Eavesdropping: Literary License to Listen
Cherry Republic in Glen Arbor, and I’m eavesdropping on two kids, maybe just under and just over ten, the girl older by a bit. They stare at the chocolate covered cherry samples which Cherry Republic sets out in daring generosity. Because free samples of chocolate covered cherries draw children like flies, these are offered at the back of the store, in sight of the folks tending the counter. That way, if an unsupervised child gets carried away with sampling, a salesperson will approach, clear her throat and ask if she can help. The kids shove their hands into their pockets and poof, disappear. Case in point, these kids, maybe siblings, maybe friends, are sampling with enthusiasm. I’m standing near, pretending to study the cherry bar-b-cue sauces. I have just heard the boy say that the milk-chocolate covered cherries are—he’s got a soft voice and his mouth is full so I’m not sure—“sassy-good.” Sassy good? That’s what I hear.
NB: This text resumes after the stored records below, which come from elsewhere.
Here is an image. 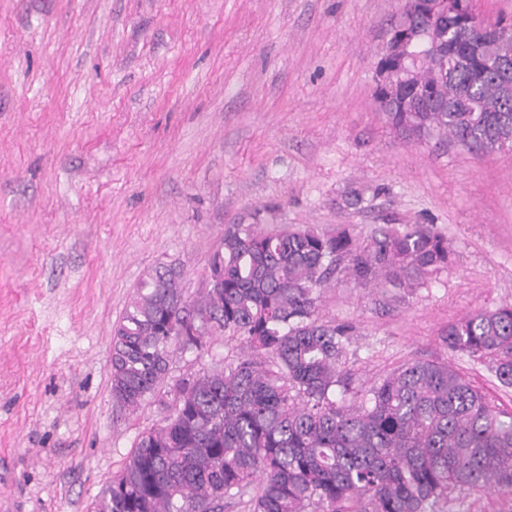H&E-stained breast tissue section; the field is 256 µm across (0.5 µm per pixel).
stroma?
<instances>
[{
  "mask_svg": "<svg viewBox=\"0 0 512 512\" xmlns=\"http://www.w3.org/2000/svg\"><path fill=\"white\" fill-rule=\"evenodd\" d=\"M401 0H0V512H92L137 434L111 393L112 326L165 263L204 287L228 224H431L447 269L414 290L336 274L353 390L445 361L512 410L449 322L512 303V150L410 141L375 110ZM360 205H348L351 193ZM439 512H512L491 490Z\"/></svg>",
  "mask_w": 512,
  "mask_h": 512,
  "instance_id": "stroma-1",
  "label": "stroma"
}]
</instances>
The girls says, “Naa, those are blue, not red.”
What are they talking about? The chocolates? These chocolates come in the usual shades.
The boy is giggling, draws out “Sassky…toon…” Oh, I get it, “Saskatoon.”
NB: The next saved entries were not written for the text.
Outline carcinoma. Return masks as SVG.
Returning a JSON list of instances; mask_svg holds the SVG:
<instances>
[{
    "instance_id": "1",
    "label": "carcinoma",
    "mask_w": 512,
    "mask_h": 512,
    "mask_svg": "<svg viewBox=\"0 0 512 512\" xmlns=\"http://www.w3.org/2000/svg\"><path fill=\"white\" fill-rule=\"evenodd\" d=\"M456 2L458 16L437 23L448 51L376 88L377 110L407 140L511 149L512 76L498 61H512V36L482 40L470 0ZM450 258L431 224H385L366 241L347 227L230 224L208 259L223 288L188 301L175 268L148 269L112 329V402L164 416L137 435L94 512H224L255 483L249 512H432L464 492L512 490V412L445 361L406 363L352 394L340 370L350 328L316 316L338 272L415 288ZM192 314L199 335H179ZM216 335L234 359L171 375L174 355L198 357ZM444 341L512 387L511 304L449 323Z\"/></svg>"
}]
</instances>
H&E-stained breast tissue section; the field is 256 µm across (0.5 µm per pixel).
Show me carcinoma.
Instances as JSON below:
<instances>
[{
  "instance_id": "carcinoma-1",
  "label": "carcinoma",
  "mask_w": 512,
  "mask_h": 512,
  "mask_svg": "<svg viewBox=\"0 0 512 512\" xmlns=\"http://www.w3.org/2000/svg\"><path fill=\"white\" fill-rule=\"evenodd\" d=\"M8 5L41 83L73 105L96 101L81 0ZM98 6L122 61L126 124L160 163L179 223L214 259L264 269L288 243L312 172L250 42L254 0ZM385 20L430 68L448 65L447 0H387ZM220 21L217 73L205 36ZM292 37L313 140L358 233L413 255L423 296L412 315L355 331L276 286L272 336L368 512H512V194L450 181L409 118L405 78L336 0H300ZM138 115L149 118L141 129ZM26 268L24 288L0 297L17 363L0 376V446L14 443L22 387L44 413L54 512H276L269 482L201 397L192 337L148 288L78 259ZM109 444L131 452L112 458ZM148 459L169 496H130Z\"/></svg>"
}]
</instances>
He’s trying to persuade her the interior berries are saskatoons, not cherries, and of course, she knows better, ’cuz she’s older, and she has to correct him. Red, not blue, as in saskatoons, a cousin to blueberries. But here’s the captivating thing: I can tell he likes the sound of the word saskatoon—I do too, and maybe he just learned it and is enjoying saying it. It is a delicious word, not just because of the flavor it suggests: cool sweet ice on a warm day, but the play. In English, sass suggests defiance and toon contrasts with its soothing oooh. The “k” interrupts, quick and funny, that witty k. Who wouldn’t want that word, a word that is, by the way, a distortion of an indigenous name for a blueberry native to Canada.
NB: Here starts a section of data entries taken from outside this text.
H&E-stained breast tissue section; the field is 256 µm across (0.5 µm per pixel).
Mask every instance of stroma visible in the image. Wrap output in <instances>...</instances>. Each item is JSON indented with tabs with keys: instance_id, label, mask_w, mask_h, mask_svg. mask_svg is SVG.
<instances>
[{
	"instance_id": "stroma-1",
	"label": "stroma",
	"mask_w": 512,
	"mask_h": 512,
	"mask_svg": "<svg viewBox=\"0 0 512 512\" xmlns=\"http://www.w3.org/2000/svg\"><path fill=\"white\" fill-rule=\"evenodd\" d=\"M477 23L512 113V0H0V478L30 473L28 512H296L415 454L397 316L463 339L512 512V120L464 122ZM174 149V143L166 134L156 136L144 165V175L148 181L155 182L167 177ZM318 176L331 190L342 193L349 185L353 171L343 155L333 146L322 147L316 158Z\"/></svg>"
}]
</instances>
But why that word? How did the boy learn it? What kind of children play with words like that? What kind of child takes pleasure in claiming that cherries are saskatoons. Sassygood kids? And from where in his spirit did his playfulness rise, and yes, she’s a bit of a know-it-all but not unkind, having fun with him, each of them sneakily lifting the spoon and tipping the sweets into their palms, eating the samples as they speak, and I’m just about to abandon the barbecue sauces and actually ask them when the salesperson makes her way toward them, and like small creatures of the woods, they flee out the front door. I’m left with a chocolate covered-mystery, a half-shaped dream of two children in a saskatoon field.
Last month, during the first in-person Interlochen Writers Retreat since 2019, artistic director Patty Ann McNair offered up an inspired craft talk, “Back to Basics: Building a Writing Habit (How Writers use Journals).” In her teaching, this “place made of pages” is where we stash those unique words, objects, memories, lists, sketches, doodles, even mishearings; where tiny shards are held in place until that day when the sliver of language (sentence, paragraph, list, sketch) demands life, and we, as writers, let curiosity lead us to make something of it. Patty led observational and associative exercises that rained inspiration on our journal pages.
In the process, she asked what experiences triggered our writing. I said, somewhat embarrassed, “Eavesdropping.” I was surprised when she and many people nodded. I was not alone in this invasive habit for which my mother would have me righteously scolded. It’s true I have always loved to eavesdrop, a behavior that annoys my David. If we are out to dinner and a lively conversation evolves at the next table, I am inclined to continue staring at him, but I am not listening. I am hearing the other conversation. He knows me well, waves his napkin to regain my attention (or surrender?). He is a good conversationist, but I am enamored of the questions that rise from these shards of talk at the next table. Their partialness triggers imagination—and invites a state of invention. Yes, on some level it is a violation of privacy, but not with malicious intent, rather with the intention of play—like those Saskatoon kids, and not unlike Patty’s invitation to journal; if we’ve eavesdropped that sassygood moment onto the page, play may germinate. Maybe it drives us to complete narrative, and maybe it nourishes literary license—that willingness to play with the clay, to shape it.
As a nonfictionist, these fragments trigger not only invention but memory—which can lead toward invention. A day I stopped on a Canadian highway and bought first a quart, then a case of hand-picked Saskatoons, lured by talk with the indigenous woman who had picked them. I only remembered that moment after I heard the children, after I noted the word, after its mental simmer. See? The practice of curiosity (including eavesdropping) is a universal pleasure and part of imaginative association. We word folk (writers and readers) are given permission to remake cherries into a berry, blue as a planet. And as long as our hearts are in the right place, and our hands reach for that notebook page, maybe we can listen with joy, eavesdrop with a word-lush license.